During the latest trilogues on the files of the “Clean Energy for All Europeans” Package, the EP’s Committee on Industry, Research and Energy (ITRE) and the Council of the EU considered supporting a minimum capacity allocation threshold of 75% on all electricity market bidding zone borders by 2025, in accordance with the framework guidelines proposed under EC Regulation (EU) 1222/2015, which includes those on Capacity Allocation and Congestion Management (CACM).
According to ITRE’s and Council positions on the proposed Regulation, capacity mechanisms should be used only as a last resort to ensure a level-playing field within the European market for electricity and that prices are based on competition. The trilogue negotiators further emphasised that bidding zones should be stable over time and as large as possible, taking into account system congestion.
The EU bodies’ support for the proposal was met with considerable criticism from ENTSO-E, the European Federation of Energy Traders, Eurelectric, and the Market Parties Platform who issued a joint statement suggesting that the decision amounts to “a regulatory experiment played out in the European electricity market”, and recommending amendments to articles 13 and 14 of the proposal which address definition of bidding zones and principles of capacity allocation and congestion management, respectively. TSOs are still in the process of implementing the CACM network code, which is part of the Third Energy Package (Regulation (EC) No 714/2009).
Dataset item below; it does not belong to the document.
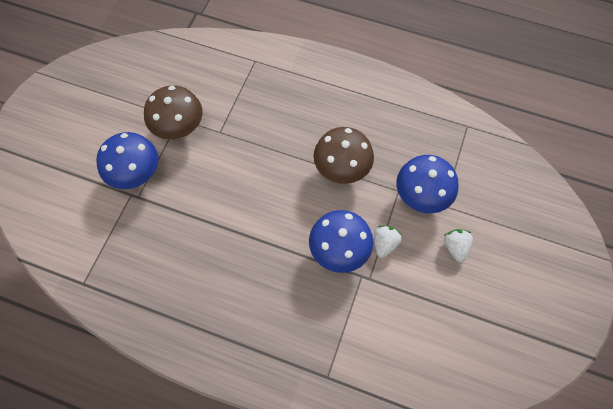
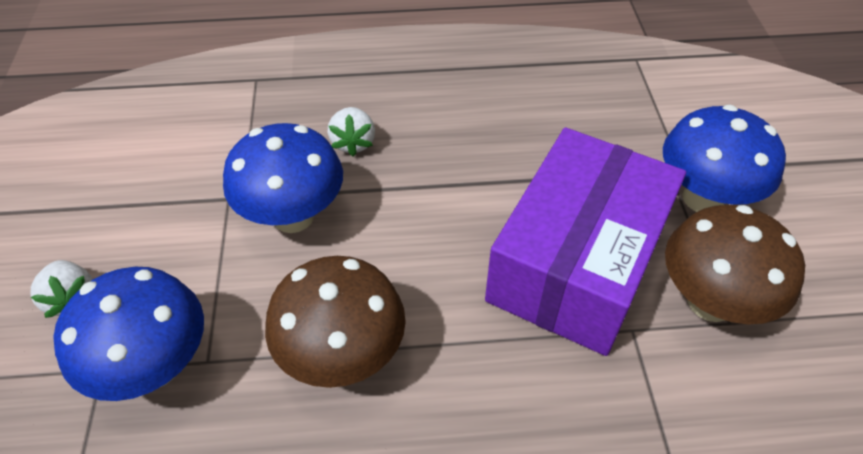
camera: 155 degrees right, 15 degrees down
(220, 169) = (576, 262): none -> purple box
(384, 244) = (214, 256): white strawberry -> white strawberry (353, 143)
Optimal use of the available transmission infrastructure is seen as a general objective of capacity calculation and the definition of bidding zones. TSOs are currently working to establish five regional coordination centres (ROCs) to optimise the processes involved in calculating capacity allocation, developing new methodologies, data tools and transparency measures to this end. National Regulatory Authorities (NRAs) are also in the process of scrutinising preliminary proposals.
Critics of the decision argue that, while policy-makers may mean well, the uniform implementation of such an ambitious threshold is likely to “do more harm than good” and that relying on an arbitrary “one-size fits all approach for all EU borders would ignore the value created by cross-border trade, the reality of the system and the specificities of regional and national markets”.
Moreover, they argue that a fixed capacity threshold percentage will reduce incentives for investment in interconnectors, weaken price signals thus making operations for TSOs more costly, and ultimately add to electricity bills for consumers.